The next evening I spent a delightful couple of hours fireside with a nice old vines Zinfandel and two young and very accomplished musicians, Mathilde, who had earlier graced my 70th birthday with such a winning recital, and her husband Edward, who on that same October day was playing cello with Yo-Yo Ma at a Richmond VA concert. We got to talking about how the music world may be the last bastion of memorization, a skill so readily dismissed in recent years that I regularly taught students who thought it impossible that 18th century actors could know the long, formal speeches of neoclassical texts by heart. Mathilde was justly proud of convincing an older piano student of hers to memorize a substantial and difficult piece, and I (quite unoriginally) credited Abraham Lincoln’s extraordinary rhetorical skill with his having much of the King James Bible and Shakespeare by heart, informing his choices and making his words worthy of being inscribed in marble for future generations (and visitors from other galaxies, like Klatu in The Day the Earth Stood Still) to read and admire. Actually, the Lincoln Memorial in D.C. gives new meaning to the “memory palace,” the method of loci, a mnemonic device adopted in ancient Greek and Roman rhetorical treatises. I confessed to using it when I gave my brief birthday speech in our library: each bookcase under my gaze was a prompt to a different segment of my talk. In the case of the Lincoln Memorial, the architecture literally has Lincoln’s writing on the walls.
So. In summary: I’m FOR memorization, sharing art with friends and talking about it, and against the excesses of political correctness and préciosité. The best art—like an extraordinary massage, which thanks to my wonderful neighbor Anne, who is currently learning that particular art with me recruited as an eager practice client—takes you OUT of yourself, affording you ecstasy in the literal sense of that word, removing your mind or body or both from their usual place of function. Such total involvement with an object of interest is not an ordinary experience, and you return from that journey changed in some fundamental way. Just as memorizing literally changes your brain, so does that extraordinary engagement with something outside the self. Such a tonic vacation from ego, that.

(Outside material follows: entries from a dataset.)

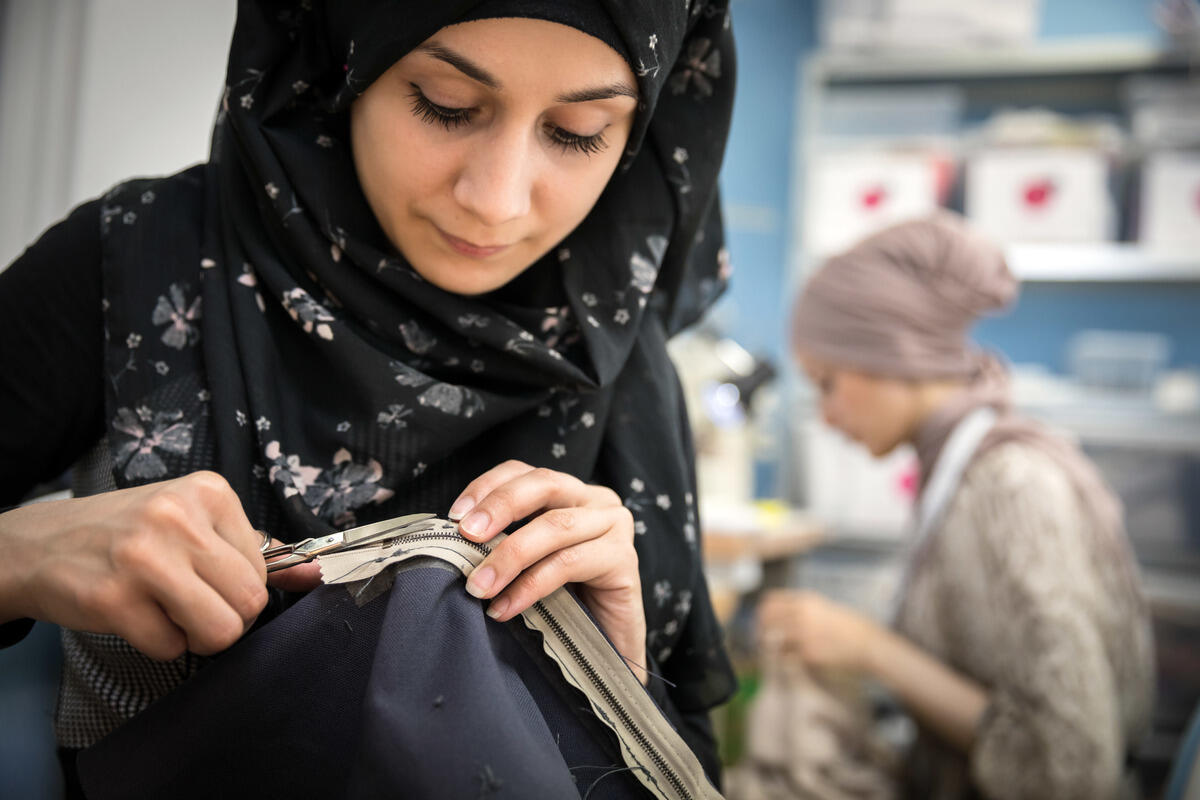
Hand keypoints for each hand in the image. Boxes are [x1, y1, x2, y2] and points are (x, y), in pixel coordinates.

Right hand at [0, 471, 318, 659]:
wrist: (41, 544)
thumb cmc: (129, 534)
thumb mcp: (195, 522)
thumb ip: (257, 548)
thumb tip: (316, 573)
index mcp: (209, 492)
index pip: (265, 567)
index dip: (240, 587)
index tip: (209, 579)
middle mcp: (179, 518)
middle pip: (249, 601)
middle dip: (228, 617)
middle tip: (194, 605)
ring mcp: (144, 557)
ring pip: (220, 630)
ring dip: (199, 636)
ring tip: (170, 611)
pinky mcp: (114, 598)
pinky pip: (172, 648)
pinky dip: (160, 644)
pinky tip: (136, 615)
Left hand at [450, 460, 647, 682]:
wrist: (606, 652)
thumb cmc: (563, 604)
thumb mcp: (528, 564)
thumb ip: (503, 543)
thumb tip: (454, 539)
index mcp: (570, 493)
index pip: (524, 472)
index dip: (487, 487)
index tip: (455, 516)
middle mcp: (597, 501)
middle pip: (544, 483)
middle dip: (499, 507)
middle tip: (465, 536)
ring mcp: (615, 527)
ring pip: (555, 526)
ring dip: (509, 556)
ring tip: (479, 586)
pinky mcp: (625, 560)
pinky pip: (570, 563)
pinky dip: (531, 585)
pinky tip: (506, 607)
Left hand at [756, 590, 878, 672]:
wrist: (869, 645)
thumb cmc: (849, 627)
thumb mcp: (826, 607)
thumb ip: (804, 608)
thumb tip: (782, 612)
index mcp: (806, 600)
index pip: (769, 601)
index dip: (762, 612)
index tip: (761, 621)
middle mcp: (802, 614)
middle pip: (766, 618)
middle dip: (759, 629)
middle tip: (760, 639)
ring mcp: (804, 634)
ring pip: (772, 638)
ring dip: (770, 645)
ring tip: (773, 650)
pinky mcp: (808, 654)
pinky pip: (785, 656)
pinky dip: (784, 658)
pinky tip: (790, 660)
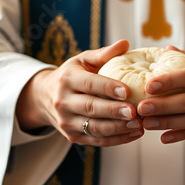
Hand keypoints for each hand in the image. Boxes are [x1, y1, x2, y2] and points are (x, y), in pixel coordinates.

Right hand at [16, 40, 143, 146]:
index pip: (89, 84)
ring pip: (94, 128)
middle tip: (135, 111)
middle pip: (91, 108)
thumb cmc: (72, 75)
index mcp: (67, 79)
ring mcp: (66, 121)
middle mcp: (63, 101)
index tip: (127, 91)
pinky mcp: (72, 137)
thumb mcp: (83, 60)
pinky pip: (96, 140)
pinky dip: (117, 139)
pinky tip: (134, 133)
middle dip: (114, 111)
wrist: (46, 97)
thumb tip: (125, 44)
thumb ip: (104, 54)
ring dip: (118, 128)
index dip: (108, 87)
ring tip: (138, 125)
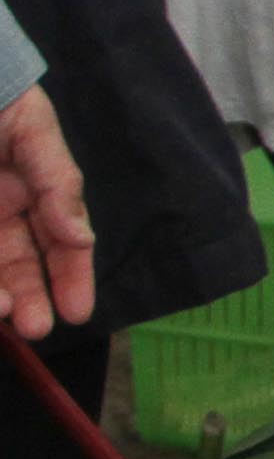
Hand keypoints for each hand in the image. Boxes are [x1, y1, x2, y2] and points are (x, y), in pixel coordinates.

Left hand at [0, 83, 91, 340]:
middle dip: (28, 299)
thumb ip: (57, 182)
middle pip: (16, 267)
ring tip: (3, 310)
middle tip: (34, 326)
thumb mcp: (32, 131)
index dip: (69, 278)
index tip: (78, 312)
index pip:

But! Art so refined and intellectualized and inaccessible to all but the pampered elite, art all too often prized by them only as status symbol or financial investment, has lost its way. And that’s the point of director Mark Mylod’s delicious black comedy/thriller satire of haute cuisine, The Menu.

Seeing that film after my week of art and wonderful conversations about art meant I was really ready to be entertained and enlightened. And I was! A perfectly conceived and acted allegory of art gone wrong, The Menu is a very stylish and satisfying Gilligan’s Island of reprehensible cultural stereotypes and artists driven mad in service to them. Only one character, there by chance, refuses to play along in the thorny charade that is dining in the obscenely expensive and precious restaurant of the film, Hawthorne, and only she (spoiler alert), the raisonneur Margot/Erin, a high-end escort/prostitute with a taste for cheeseburgers, survives. It’s a wonderful film: smart, gorgeous, shocking, hilarious, and on reflection, quite illuminating. And sooo much fun to talk about with friends!
A note to the interested: Rubin Östlund’s 2017 film The Square, now on Amazon Prime for only 9 more days, is another dark satire of our times: an art museum curator with a life out of control prepares for a controversial new exhibition. Recommended complementary viewing!